Deutschland ringt wie seine europäischen Nachbarn mit hohen Infektionsraten und einer Überlastung der Krankenhäuser. Dennoch gibt es immer wieder Kommunen, in denen niemand am Coronavirus erkrankt. Wird dort alles besser gemacht als anderswo oder ist das reine Glückssache?
Das "Wunder von Lieg"?
Im Hunsrück-Mittelgebirge in Rheinland-Pfalz liegt nicht weit von der Mosel entfernt die 400-Seelen-Gemeinde Lieg. Das Besondere an dem Ort ist, dass es in Lieg in den letzten 14 Monaten keine einzige Corona-Infektion gegeben hat. Man spricht deshalb vom "Wunder von Lieg".
Zählt der Ort zwar nur 400 Einwohner, sind viele von diesen aber Pendler. Es handelt sich also nicht um ein Dorf unter einer hermetischen Käseglocke. Ortsbürgermeister Heinz Zilles freut sich, wie die Deutsche Welle berichtet:
Wir haben ein riesengroßes Glück bislang gehabt, natürlich ist das immer noch eine Momentaufnahme. Vielleicht haben wir auch einen Schutzengel da oben, der sagt, wir lassen dieses Dorf in Ruhe.
Kein Wunder, sondern Achtsamkeit und gegenseitiger Schutz
Wunder sind in Zeiten einer Pandemie eher in Grenzen gehalten, so führt Bürgermeister Zilles das Rezept des unglaublichen Erfolges seiner Gemeinde auf folgende "Zutaten" zurück:
Das, was die Politik oft proklamiert, aber nicht umsetzt, das nehmen wir selbst in die Hand […]. Wir haben eine tolle Dorfgemeinschaft, viele ehrenamtliche Helferinnen und Helfer, die sofort da sind und anpacken. Alle sehen sich als Teil des Teams Lieg und machen mit.
Die Menschen vor Ort haben also von Anfang der Pandemie an den Ernst der Stunde erkannt. So haben Jugendliche im Ort auch schnell den Einkaufsservice "Jung für Alt" eingerichtet, ein anderes Team erkundigt sich regelmäßig nach dem Wohlbefinden älterer Menschen.
Damit die Frischluftversorgung in der örtlichen Grundschule ausreichend ist, haben die Eltern Geld für zwei Raumluftfilter gesammelt, wie der Bürgermeister den Zusammenhalt und das Engagement im Interview mit der FAZ hervorhebt.
Corona-Teststation der örtlichen Feuerwehr
Wie in vielen Dörfern, kennen sich die Menschen in Lieg und passen aufeinander auf.
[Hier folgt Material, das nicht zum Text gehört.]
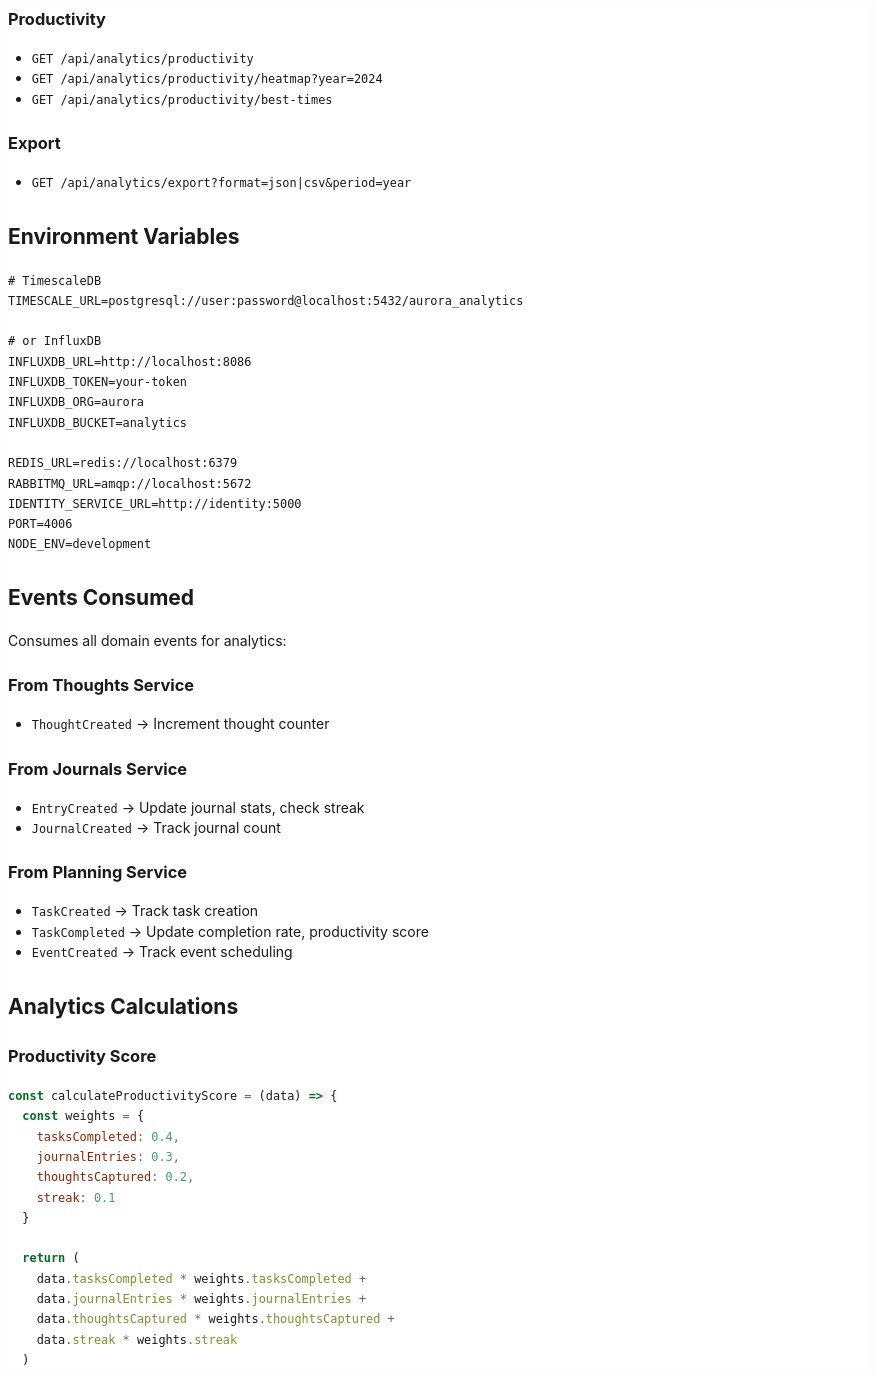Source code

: ### Productivity
- `GET /api/analytics/productivity`
- `GET /api/analytics/productivity/heatmap?year=2024`
- `GET /api/analytics/productivity/best-times`

### Export
- `GET /api/analytics/export?format=json|csv&period=year`

## Environment Variables

```env
# TimescaleDB
TIMESCALE_URL=postgresql://user:password@localhost:5432/aurora_analytics

# or InfluxDB
INFLUXDB_URL=http://localhost:8086
INFLUXDB_TOKEN=your-token
INFLUXDB_ORG=aurora
INFLUXDB_BUCKET=analytics

REDIS_URL=redis://localhost:6379
RABBITMQ_URL=amqp://localhost:5672
IDENTITY_SERVICE_URL=http://identity:5000
PORT=4006
NODE_ENV=development
```

## Events Consumed

Consumes all domain events for analytics:

### From Thoughts Service
- `ThoughtCreated` → Increment thought counter

### From Journals Service
- `EntryCreated` → Update journal stats, check streak
- `JournalCreated` → Track journal count

### From Planning Service
- `TaskCreated` → Track task creation
- `TaskCompleted` → Update completion rate, productivity score
- `EventCreated` → Track event scheduling

## Analytics Calculations

### Productivity Score
```javascript
const calculateProductivityScore = (data) => {
  const weights = {
    tasksCompleted: 0.4,
    journalEntries: 0.3,
    thoughtsCaptured: 0.2,
    streak: 0.1
  }
  
  return (
    data.tasksCompleted * weights.tasksCompleted +
    data.journalEntries * weights.journalEntries +
    data.thoughtsCaptured * weights.thoughtsCaptured +
    data.streak * weights.streak
  )
```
Verbindet sich dieses vorbildliche "Aufeinander-Aufpassen" mit aufgeklärter Achtsamkeit, kann Erstaunliches geleistet werden:
In Lieg gibt es keinen einzigen Corona-Leugner […] die Menschen halten sich an die Regeln, sind vernünftig und diszipliniert und akzeptieren, dass wir es mit einer weltweiten Pandemie mit einer sehr großen Tragweite zu tun haben.
In diesem Sinn haben sich die Einwohner der Gemeinde auch über die Einrichtung einer Corona-Teststation durch die örtliche Feuerwehr gefreut. Am Nachmittag zwischen 15 und 17 Uhr können sie sich jetzt einmal die Woche testen lassen, ein paar Minuten später erhalten sie ihr Ergebnis.
Freude auf die Zeit nach der Corona-Pandemie
Heinz Zilles hat sich das Ziel gesetzt, dank des gegenseitigen Respekts und der eingehaltenen Schutzmaßnahmen, den Ausnahmestatus seiner Gemeinde bis zum Ende der Pandemie durchzuhalten:
Wenn wir es tatsächlich schaffen, ohne Corona-Infektionen aus der Pandemie herauszukommen, steigt hier ein riesiges Dorffest.
Auch die lokalen Anbieter von Ferienwohnungen hoffen, dass der vorbildliche Ruf von Lieg auch nach der Corona-Zeit anhält und viele neue Urlauber ins Dorf lockt. Das wird dann auch wieder etwas Geld in die jetzt leeren Kassen spülen.